Records for this task:

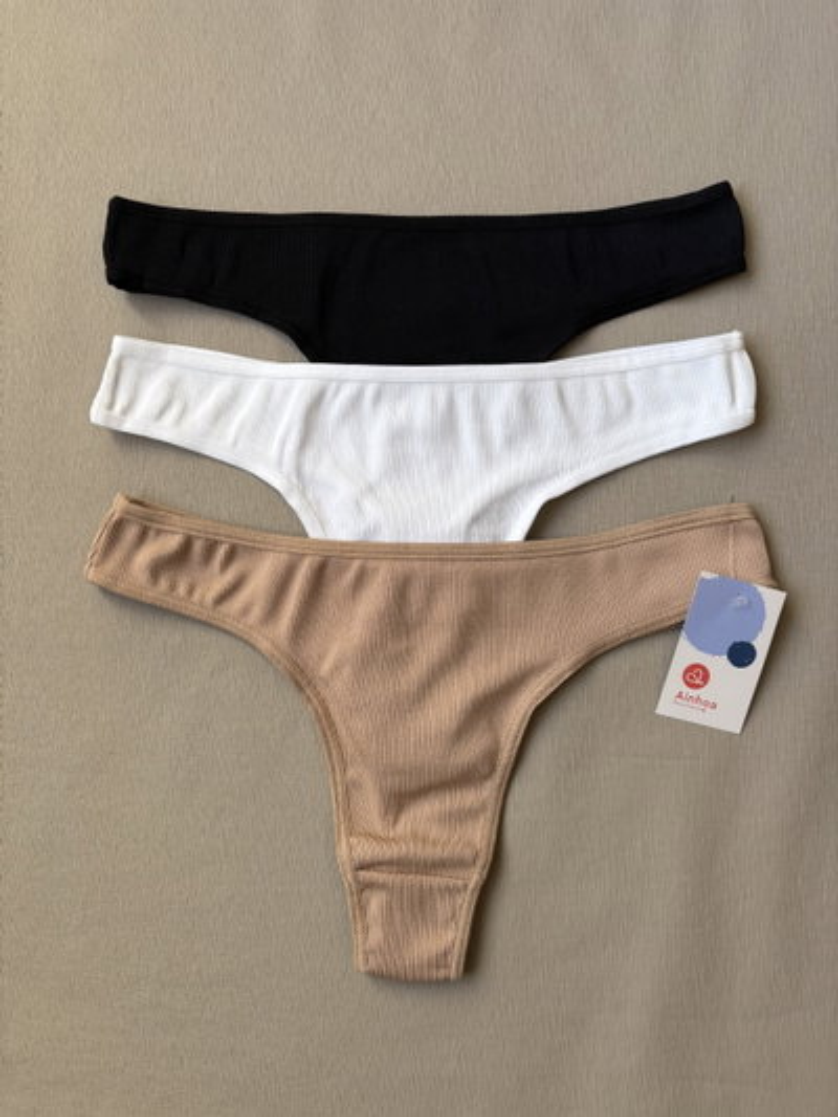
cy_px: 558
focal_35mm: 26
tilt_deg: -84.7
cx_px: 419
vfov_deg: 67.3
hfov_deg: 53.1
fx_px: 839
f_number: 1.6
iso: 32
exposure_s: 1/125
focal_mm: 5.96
--
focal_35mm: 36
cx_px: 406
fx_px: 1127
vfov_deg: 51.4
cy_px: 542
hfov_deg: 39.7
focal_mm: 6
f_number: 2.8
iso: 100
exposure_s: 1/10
---
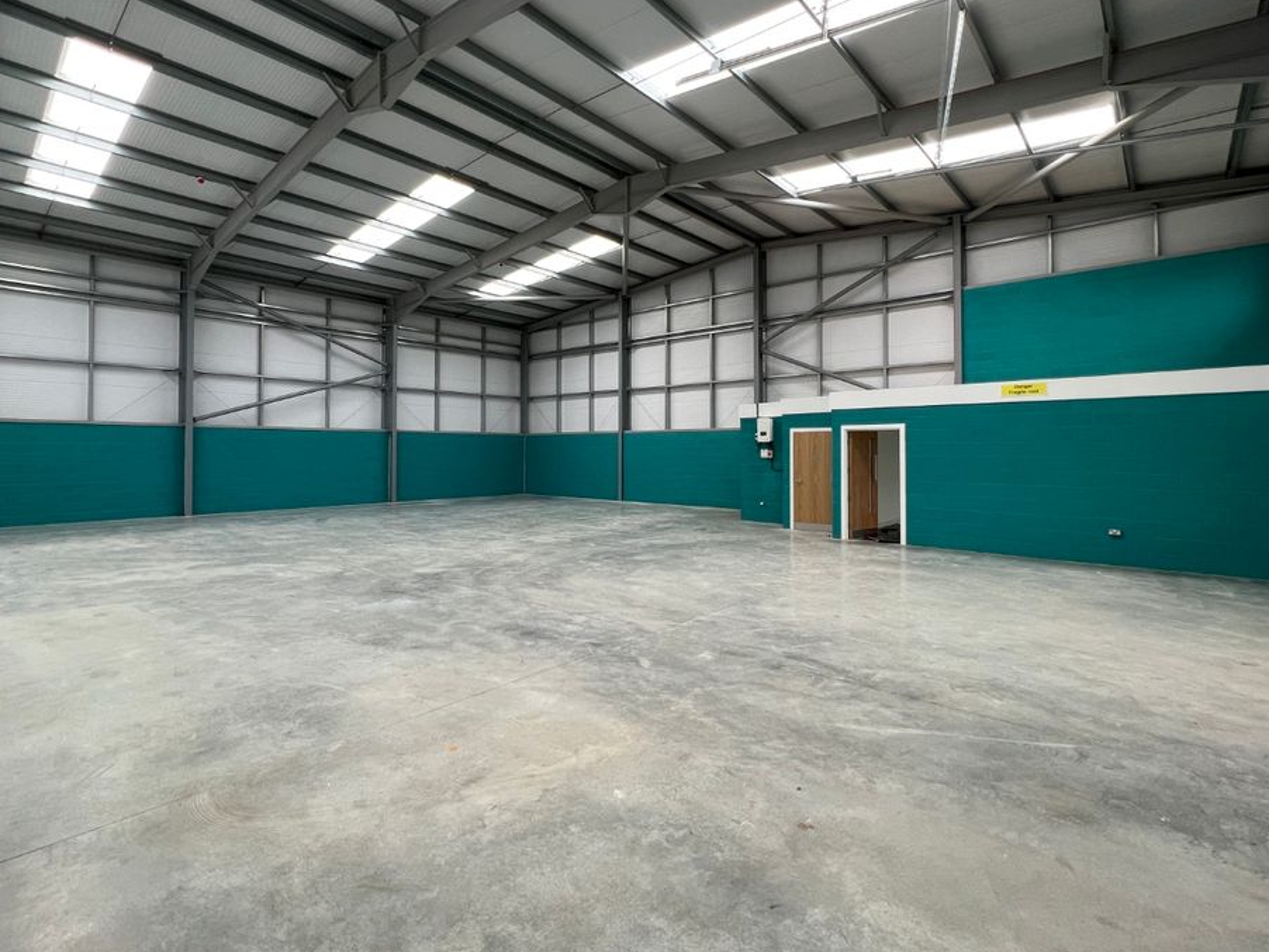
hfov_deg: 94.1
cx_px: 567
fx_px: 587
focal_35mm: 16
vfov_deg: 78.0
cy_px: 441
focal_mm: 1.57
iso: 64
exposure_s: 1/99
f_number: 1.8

Job: Would you output, from the records above, exactly the run of lines that starts at the line containing "tilt_deg: -84.7" and ends at the line containing "focal_mm: 5.96", and only that run?

Exercise solution:
tilt_deg: -84.7
cx_px: 419
vfov_deg: 67.3
hfov_deg: 53.1
fx_px: 839
f_number: 1.6
iso: 32
exposure_s: 1/125
focal_mm: 5.96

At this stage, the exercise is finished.